Welcome to BiHapi Studio!

My name is Tasha, creator of BiHapi Studio.
I served in the United States Navy for 6 years. I got out of the Navy in 2013 and I was diagnosed with bipolar disorder type 2.
Before that, I was diagnosed with depression and that was the first time I was on antidepressants.
I have to admit that antidepressants are a necessity; I did try getting off of them and that didn't work out very well.
I had to find a way to combat my symptoms so I decided to get back into design.
I have a Bachelor's degree and a Master's degree in fashion design. I had wanted to be a fashion designer and when I finally did show my collection, which I was really proud of, I knew that that was it; that was all I wanted to do.
I wanted to get back to my creative roots after I got out of the Navy.
It was hard trying to get back into that groove because I had been in a military mindset for a long time.
However those desires never really go away because when I was standing the watch, I never stopped thinking about having my own business.
I remember before I got out of the Navy, I was living in San Diego and I had bought a bunch of drawing pads and I just kept drawing these initials, B & H.

Provided information:
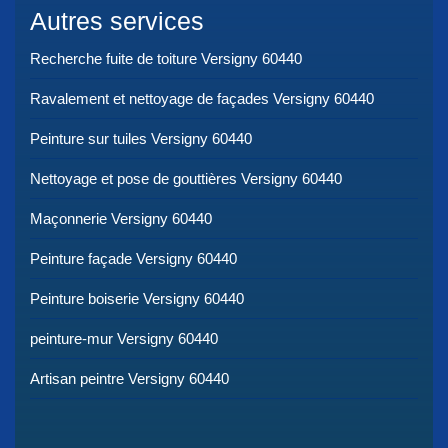
Autres services
Recherche fuite de toiture Versigny 60440
Ravalement et nettoyage de façades Versigny 60440
Peinture sur tuiles Versigny 60440
Nettoyage et pose de gouttières Versigny 60440
Maçonnerie Versigny 60440
Peinture façade Versigny 60440
Peinture boiserie Versigny 60440
peinture-mur Versigny 60440
Artisan peintre Versigny 60440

Explore the material:
[A] Transcribe the BiHapi Studio introduction between "Before that, I" and "a long time.", inclusive.
[B] Answer these questions from the BiHapi Studio introduction:
(i) How many years did Tasha serve in the United States Navy?
(ii) In what field does Tasha hold a Bachelor's and a Master's degree?
(iii) What initials did Tasha keep drawing on the drawing pads?
The data can be set aside; none of it is needed here.

Task results:
[A]
Before that, I was diagnosed with depression and that was the first time I was on antidepressants.
I have to admit that antidepressants are a necessity; I did try getting off of them and that didn't work out very well.
I had to find a way to combat my symptoms so I decided to get back into design.
I have a Bachelor's degree and a Master's degree in fashion design. I had wanted to be a fashion designer and when I finally did show my collection, which I was really proud of, I knew that that was it; that was all I wanted to do.
I wanted to get back to my creative roots after I got out of the Navy.
It was hard trying to get back into that groove because I had been in a military mindset for a long time.

[B]
(i) 6 years
(ii) Fashion design
(iii) B & H